### Exercise text
:::

2Mr Al Qassim is currently on bail and was granted bail by his Honour Magistrate Fluxman on 6 March 2025 immediately after he was committed to stand trial. The trial is listed to commence in this Court on 20 April 2026.
3One of Mr Al Qassim’s bail conditions stipulates that he be fitted with an electronic monitoring bracelet to be supplied by Allied Universal Electronic Monitoring Australia (“Allied Universal”). He was also bound by reporting obligations to report three times per week and a curfew condition requiring him to be at home from 10.00pm to 6.00am.
The current applications
The revocation application
4The first application before the Court is an application to revoke Mr Al Qassim’s bail filed by the Director of Public Prosecutions on 12 September 2025. The application was filed on the basis that Allied Universal was due to cease provision of electronic monitoring in Victoria on 10 October 2025.[1] It was the Crown’s position that without the electronic monitoring the accused would pose an unacceptable risk. Shortly after that time the Crown, through the informant, received information from Allied Universal that the electronic monitoring revealed potential breaches of the curfew condition. Subsequently, the Crown sought documentation and a witness statement from Allied Universal – particularly a Ms Laura Windsor. Due to her unavailability, the matter was adjourned from 25 September to 8 October 2025. On the afternoon of 7 October 2025, the Crown served a witness statement of Ms Windsor and some accompanying data. The material served also included video footage obtained by the informant which is said to reveal breaches of the curfew condition.

:::

### Listed entries

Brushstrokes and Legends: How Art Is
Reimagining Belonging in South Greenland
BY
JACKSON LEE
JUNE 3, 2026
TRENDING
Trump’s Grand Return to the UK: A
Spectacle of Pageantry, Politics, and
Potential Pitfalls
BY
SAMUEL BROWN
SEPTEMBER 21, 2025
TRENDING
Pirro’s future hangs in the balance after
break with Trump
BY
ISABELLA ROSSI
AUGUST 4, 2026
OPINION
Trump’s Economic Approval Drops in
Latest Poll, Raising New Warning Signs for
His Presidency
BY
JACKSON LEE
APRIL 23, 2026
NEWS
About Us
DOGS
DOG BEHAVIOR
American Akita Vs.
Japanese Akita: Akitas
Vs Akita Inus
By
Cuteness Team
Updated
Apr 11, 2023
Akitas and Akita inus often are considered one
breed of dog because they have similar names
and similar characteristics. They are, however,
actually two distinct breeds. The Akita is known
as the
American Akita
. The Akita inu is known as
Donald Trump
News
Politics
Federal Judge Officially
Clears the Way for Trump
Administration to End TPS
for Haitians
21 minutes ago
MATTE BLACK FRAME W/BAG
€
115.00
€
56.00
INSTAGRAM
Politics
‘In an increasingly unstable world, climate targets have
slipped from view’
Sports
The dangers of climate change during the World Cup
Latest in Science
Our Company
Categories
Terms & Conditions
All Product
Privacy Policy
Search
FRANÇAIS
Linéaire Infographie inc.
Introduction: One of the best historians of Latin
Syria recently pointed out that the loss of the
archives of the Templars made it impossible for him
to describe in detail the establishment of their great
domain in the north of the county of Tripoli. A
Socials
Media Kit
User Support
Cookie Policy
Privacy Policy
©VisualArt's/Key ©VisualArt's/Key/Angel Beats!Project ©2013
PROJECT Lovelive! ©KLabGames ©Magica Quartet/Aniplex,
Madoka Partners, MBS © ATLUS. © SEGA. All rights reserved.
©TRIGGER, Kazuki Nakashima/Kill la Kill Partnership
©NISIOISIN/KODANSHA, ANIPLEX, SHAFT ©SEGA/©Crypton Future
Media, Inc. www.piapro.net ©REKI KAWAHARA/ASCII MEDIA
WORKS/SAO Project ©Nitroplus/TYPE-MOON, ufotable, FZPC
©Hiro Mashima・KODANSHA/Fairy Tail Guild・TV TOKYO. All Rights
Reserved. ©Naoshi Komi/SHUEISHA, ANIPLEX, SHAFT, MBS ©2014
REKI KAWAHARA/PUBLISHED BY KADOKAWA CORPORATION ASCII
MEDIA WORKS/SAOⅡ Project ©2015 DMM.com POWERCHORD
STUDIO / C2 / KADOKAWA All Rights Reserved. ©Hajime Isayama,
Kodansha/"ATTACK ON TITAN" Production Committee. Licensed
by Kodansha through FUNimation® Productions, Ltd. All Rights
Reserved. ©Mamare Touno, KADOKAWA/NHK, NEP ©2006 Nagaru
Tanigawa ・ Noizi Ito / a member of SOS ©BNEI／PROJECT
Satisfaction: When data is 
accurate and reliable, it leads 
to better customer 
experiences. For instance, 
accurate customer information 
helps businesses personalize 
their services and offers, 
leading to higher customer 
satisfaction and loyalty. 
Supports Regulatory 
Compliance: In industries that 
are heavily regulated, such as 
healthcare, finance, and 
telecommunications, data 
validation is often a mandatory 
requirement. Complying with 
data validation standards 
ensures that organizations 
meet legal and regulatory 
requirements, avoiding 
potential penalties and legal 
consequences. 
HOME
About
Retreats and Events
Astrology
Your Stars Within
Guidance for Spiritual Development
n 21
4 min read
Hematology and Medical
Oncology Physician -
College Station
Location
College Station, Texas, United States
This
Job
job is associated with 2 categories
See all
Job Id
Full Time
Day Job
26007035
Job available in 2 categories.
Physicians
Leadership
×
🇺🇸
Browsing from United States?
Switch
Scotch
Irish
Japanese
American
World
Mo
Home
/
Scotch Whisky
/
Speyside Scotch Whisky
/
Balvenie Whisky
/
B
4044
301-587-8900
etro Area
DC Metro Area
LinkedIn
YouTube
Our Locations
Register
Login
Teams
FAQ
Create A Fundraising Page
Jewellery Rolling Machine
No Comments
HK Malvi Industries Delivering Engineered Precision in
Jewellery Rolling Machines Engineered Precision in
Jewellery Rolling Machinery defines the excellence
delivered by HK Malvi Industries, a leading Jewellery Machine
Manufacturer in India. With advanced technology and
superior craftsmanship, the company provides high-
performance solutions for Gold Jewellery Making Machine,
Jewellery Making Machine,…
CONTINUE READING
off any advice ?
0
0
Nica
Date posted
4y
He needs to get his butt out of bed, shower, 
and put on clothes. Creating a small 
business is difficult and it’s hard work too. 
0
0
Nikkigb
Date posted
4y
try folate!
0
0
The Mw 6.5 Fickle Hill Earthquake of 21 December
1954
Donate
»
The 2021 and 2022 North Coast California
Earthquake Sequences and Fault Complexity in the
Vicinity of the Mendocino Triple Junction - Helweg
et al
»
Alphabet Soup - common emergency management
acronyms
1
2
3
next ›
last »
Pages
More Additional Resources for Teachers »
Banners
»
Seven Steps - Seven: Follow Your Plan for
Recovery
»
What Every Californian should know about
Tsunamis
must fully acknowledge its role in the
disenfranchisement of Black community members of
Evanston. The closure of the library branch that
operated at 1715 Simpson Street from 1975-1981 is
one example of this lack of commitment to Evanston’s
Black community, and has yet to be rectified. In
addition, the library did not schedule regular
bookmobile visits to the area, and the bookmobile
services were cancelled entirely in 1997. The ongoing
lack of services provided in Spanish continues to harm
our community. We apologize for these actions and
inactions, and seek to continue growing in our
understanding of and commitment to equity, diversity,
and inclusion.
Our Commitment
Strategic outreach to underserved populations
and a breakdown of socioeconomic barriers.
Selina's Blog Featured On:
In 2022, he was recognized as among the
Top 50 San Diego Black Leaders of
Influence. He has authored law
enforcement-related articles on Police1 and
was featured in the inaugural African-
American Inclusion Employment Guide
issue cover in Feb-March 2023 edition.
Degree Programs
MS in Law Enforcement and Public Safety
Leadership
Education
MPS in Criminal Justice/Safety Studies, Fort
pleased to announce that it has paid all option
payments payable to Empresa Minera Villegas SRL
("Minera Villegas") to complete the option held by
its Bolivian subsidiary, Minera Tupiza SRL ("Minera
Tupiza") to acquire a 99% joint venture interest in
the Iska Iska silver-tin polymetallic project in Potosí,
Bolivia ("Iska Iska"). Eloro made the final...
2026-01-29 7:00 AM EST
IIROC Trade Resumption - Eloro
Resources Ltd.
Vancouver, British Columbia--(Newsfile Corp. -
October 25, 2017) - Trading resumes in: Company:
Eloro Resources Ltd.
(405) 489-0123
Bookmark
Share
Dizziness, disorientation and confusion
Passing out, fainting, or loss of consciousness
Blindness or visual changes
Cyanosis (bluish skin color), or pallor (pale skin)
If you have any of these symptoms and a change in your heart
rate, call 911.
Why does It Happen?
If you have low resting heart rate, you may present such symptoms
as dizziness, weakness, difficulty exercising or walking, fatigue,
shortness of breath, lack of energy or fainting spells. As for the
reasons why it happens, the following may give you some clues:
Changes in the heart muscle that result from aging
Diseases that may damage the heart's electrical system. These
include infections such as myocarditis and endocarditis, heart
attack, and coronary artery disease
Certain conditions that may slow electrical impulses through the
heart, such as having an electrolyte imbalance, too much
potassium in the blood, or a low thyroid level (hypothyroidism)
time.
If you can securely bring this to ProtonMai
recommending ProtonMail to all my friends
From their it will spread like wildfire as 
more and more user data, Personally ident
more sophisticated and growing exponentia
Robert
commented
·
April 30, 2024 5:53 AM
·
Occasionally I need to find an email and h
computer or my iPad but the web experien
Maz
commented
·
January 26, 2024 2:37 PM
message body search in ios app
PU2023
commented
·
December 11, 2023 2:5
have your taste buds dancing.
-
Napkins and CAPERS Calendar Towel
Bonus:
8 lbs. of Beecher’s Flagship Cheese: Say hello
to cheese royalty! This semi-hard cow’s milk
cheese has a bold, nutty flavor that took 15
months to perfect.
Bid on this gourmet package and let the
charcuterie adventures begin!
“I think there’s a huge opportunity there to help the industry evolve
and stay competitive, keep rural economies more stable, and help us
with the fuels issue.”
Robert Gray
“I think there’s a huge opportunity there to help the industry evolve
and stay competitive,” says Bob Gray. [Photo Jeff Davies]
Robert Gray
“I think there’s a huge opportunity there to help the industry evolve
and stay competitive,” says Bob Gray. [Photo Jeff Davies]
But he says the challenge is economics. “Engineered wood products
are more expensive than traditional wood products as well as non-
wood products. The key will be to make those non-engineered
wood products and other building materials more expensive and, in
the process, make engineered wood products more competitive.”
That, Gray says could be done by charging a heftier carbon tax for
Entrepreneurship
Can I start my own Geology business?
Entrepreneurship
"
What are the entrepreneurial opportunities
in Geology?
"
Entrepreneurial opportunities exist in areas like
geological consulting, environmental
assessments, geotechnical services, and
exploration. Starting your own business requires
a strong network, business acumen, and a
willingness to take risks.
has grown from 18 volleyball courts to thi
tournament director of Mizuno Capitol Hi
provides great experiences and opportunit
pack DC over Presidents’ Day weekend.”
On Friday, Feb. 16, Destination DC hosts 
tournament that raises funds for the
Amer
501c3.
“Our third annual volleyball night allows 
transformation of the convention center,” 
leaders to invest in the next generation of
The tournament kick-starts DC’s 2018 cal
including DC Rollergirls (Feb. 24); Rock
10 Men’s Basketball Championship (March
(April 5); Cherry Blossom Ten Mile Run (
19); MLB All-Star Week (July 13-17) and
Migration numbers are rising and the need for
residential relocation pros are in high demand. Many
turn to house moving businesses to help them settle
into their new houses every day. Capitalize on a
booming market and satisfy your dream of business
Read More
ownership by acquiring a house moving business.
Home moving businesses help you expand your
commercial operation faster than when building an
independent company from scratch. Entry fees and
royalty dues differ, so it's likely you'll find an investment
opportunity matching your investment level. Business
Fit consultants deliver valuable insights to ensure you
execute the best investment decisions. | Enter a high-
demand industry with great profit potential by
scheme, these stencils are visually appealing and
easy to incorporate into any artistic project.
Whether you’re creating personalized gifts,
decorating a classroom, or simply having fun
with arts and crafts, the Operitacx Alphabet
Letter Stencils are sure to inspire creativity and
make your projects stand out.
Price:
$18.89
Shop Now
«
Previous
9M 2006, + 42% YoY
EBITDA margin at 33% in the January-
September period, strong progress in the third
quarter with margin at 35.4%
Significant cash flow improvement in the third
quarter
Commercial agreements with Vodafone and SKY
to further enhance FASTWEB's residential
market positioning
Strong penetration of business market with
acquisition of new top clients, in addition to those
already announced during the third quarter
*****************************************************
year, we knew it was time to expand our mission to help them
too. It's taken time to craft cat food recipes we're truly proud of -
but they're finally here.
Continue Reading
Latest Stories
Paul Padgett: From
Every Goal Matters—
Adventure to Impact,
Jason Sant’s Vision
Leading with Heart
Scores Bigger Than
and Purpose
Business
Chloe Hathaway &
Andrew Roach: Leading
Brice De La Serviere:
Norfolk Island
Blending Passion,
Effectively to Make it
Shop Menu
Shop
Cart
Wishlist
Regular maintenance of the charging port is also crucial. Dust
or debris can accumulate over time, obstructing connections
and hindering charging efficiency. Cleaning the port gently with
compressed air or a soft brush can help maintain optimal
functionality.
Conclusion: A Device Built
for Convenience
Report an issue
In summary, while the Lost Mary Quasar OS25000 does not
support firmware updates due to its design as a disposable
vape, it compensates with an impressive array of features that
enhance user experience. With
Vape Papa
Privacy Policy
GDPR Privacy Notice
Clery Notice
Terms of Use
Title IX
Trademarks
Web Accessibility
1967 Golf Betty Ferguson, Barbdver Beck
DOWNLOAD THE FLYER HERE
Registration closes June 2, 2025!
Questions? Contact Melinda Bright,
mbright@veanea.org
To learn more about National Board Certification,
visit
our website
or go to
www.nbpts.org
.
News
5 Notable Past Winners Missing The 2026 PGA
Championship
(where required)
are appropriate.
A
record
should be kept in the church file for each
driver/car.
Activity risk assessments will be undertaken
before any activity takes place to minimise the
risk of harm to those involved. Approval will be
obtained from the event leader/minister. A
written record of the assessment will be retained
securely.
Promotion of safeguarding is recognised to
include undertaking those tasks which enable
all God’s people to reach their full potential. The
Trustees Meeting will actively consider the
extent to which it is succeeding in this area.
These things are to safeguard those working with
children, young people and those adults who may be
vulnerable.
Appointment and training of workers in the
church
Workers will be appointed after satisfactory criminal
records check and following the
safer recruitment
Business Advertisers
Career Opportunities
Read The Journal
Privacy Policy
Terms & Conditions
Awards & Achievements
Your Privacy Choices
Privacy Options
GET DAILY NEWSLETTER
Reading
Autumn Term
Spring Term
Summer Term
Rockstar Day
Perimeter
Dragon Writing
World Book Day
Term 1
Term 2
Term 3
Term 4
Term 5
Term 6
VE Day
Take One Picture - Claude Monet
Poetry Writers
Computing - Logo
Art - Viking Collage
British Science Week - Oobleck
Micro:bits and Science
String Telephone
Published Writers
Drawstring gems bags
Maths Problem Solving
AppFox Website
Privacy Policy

:::

### Work instructions
1) Transcribe the bail passage above from "3One of Mr Al" to "10.00pm to 6.00am.".
2) In the bail passage, on what date was Allied Universal due to stop providing electronic monitoring in Victoria?

### Replies
1)
3One of Mr Al Qassim’s bail conditions stipulates that he be fitted with an electronic monitoring bracelet to be supplied by Allied Universal Electronic Monitoring Australia (“Allied Universal”). He was also bound by reporting obligations to report three times per week and a curfew condition requiring him to be at home from 10.00pm to 6.00am.

2) 10 October 2025